An absorbent pad 168 of natural or artificial sponge is positioned in the bottom of sleeve 136. Sponge pad 168 is disk-shaped and is snugly fitted within the space that is bounded: at the bottom by bottom wall 140, at the top by support plate 156, and at the side by the thickened portion of side wall 142. During use of cooler 10, sponge pad 168 is saturated with water that is subsequently evaporated to impart a supplemental cooling effect to container 22 positioned within sleeve 136.
To optimize the cooling effect, a plurality of moisture wicking strips 170, formed of a mesh or webbing capable of drawing fluids along its length by capillary action, is placed in contact with sponge pad 168. Strips 170 extend upwardly from their points of contact with the bottom of pad 168, around support plate 156 at points adjacent cutouts 164, and upwardly into slots 146 in side wall 142 of sleeve 136. Strips 170 have a length and width sufficient to permit such to be adhered by any suitable means, like waterproof adhesives, to side wall 142 at the top, bottom, and sides of each slot 146.
The use of beverage cooler 10 is straightforward.
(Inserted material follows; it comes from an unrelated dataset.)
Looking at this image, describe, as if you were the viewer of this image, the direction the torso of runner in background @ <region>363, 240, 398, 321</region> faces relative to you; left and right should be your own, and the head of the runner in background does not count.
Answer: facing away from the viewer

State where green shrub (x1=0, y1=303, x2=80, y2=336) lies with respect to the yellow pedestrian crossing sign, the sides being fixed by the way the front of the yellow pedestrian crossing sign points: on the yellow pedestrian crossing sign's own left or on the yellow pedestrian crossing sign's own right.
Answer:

First, mounting brackets 14 are detached from housing 12 by sliding base blocks 68 from mounting rails 34. Next, brackets 14 are engaged with register 16 by pressing jaws 94 and 124 and jaws 96 and 126 against fins or flow diverters 72 such that teeth 102, 104, 130, and 134 find a good grip. Now, rails 34 are slid into channels 90 in blocks 68 to mount housing 12 in a position adjacent register 16 to receive chilled air therefrom. Then, insert 20 is withdrawn from housing 12 and soaked in water for a few seconds so that absorbent pad 168 and wicking strips 170 can become saturated. Afterward, insert 20 is repositioned in housing 12 and an aluminum can or other beverage container 22 is set within sleeve 136 such that the container 22 comes to rest upon upstanding ribs 160. Once chilled air is caused to flow through housing 12, water will evaporate from wicking strips 170, lowering the temperature of strips 170 below that of the chilled air and causing container 22 to be similarly cooled. The water evaporated from strips 170 is replaced by means of capillary action, which causes water to be withdrawn from pad 168 as the water saturation of strips 170 is reduced. When the water is fully withdrawn from the pad 168 and strips 170, insert 20 can be recharged with a second soaking. Thus, beverage cooler 10 is always ready for immediate reuse.
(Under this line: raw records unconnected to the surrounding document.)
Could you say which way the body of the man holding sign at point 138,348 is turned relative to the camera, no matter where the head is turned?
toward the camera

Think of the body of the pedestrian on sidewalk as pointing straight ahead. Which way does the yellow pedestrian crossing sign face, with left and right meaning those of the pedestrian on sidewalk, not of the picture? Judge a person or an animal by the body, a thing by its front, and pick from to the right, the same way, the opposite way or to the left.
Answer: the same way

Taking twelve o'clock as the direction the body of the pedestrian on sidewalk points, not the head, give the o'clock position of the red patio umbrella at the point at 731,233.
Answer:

While beverage cooler 10 has been described with a high degree of particularity, it will be appreciated by those skilled in the art that modifications can be made to it. For example, the number and location of inlets 40-50 and outlets 52-58 can be varied in accordance with design preferences. Therefore, it is to be understood that the present invention is not limited to beverage cooler 10 described above, but encompasses any and all beverage coolers within the scope of the following claims.